Le verifiche hanno riguardato le modalità di esposizione e vendita del pesce destinato al consumo, con particolare attenzione al rispetto delle norme in materia di tracciabilità e sicurezza alimentare. Durante le ispezioni è emersa la presenza di numerose partite prive delle indicazioni obbligatorie relative a provenienza, data di scadenza e tracciabilità, sia per il prodotto fresco sia per quello congelato, in violazione delle disposizioni del Ministero della Salute.

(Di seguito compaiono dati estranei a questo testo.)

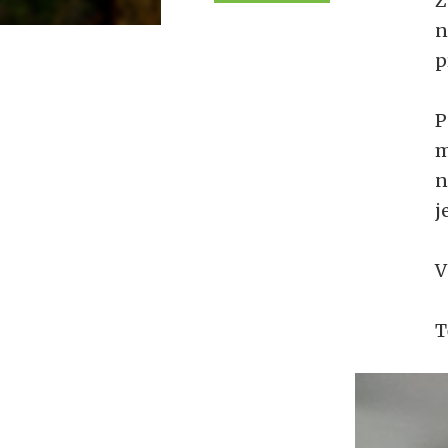
Z
n
p
P
m
n
j
V
T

Sui banchi sono state inoltre individuate specie ittiche la cui commercializzazione risulta vietata in determinati periodi dell’anno.

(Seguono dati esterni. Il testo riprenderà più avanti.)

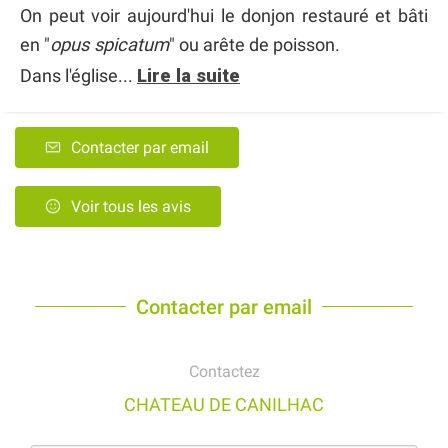
On peut voir aujourd'hui le donjon restauré et bâti
en "
opus spicatum
" ou arête de poisson.
Dans l'église...
Lire la suite
Contacter par email
Voir tous les avis
Contacter par email
Contactez
CHATEAU DE CANILHAC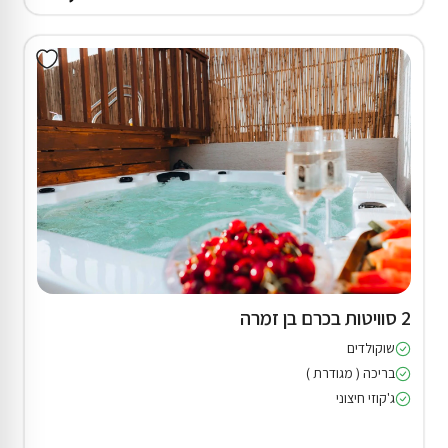
2 סוויטות בכרם בן זמרה
שוקולדים
בריכה ( מגודרת )
ג'קוזי חיצוני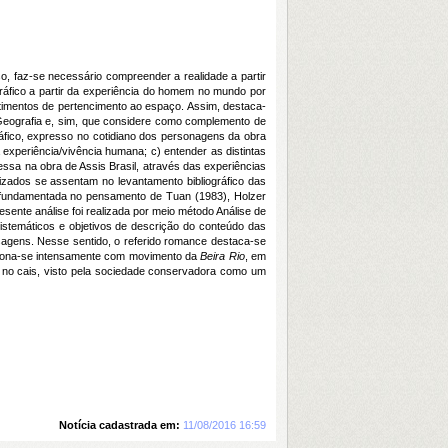
, faz-se necessário compreender a realidade a partir
gráfico a partir da experiência do homem no mundo por
timentos de pertencimento ao espaço. Assim, destaca-
 Geografia e, sim, que considere como complemento de
ráfico, expresso no cotidiano dos personagens da obra
a experiência/vivência humana; c) entender as distintas
ssa na obra de Assis Brasil, através das experiências
rizados se assentam no levantamento bibliográfico das
sa fundamentada no pensamento de Tuan (1983), Holzer
esente análise foi realizada por meio método Análise de
istemáticos e objetivos de descrição do conteúdo das
sagens. Nesse sentido, o referido romance destaca-se
laciona-se intensamente com movimento da
Beira Rio
, em
 no cais, visto pela sociedade conservadora como um
Notícia cadastrada em:
11/08/2016 16:59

A seguito delle irregolarità accertate, sono stati redatti cinque verbali amministrativi per un importo complessivo di 7.500 euro. Contestualmente è scattato il sequestro di circa 180 chilogrammi di pesce appartenente a diverse specie. Il prodotto sottoposto a sequestro non è stato ritenuto idoneo al consumo umano e ne è stato disposto lo smaltimento attraverso una ditta specializzata.
Le autorità hanno annunciato che i controlli proseguiranno in modo coordinato, anche in vista delle festività natalizie, periodo in cui il consumo di prodotti ittici registra un incremento significativo, con l’obiettivo di garantire ai consumatori l’acquisto di pesce conforme agli standard di qualità e sicurezza previsti dalla normativa vigente.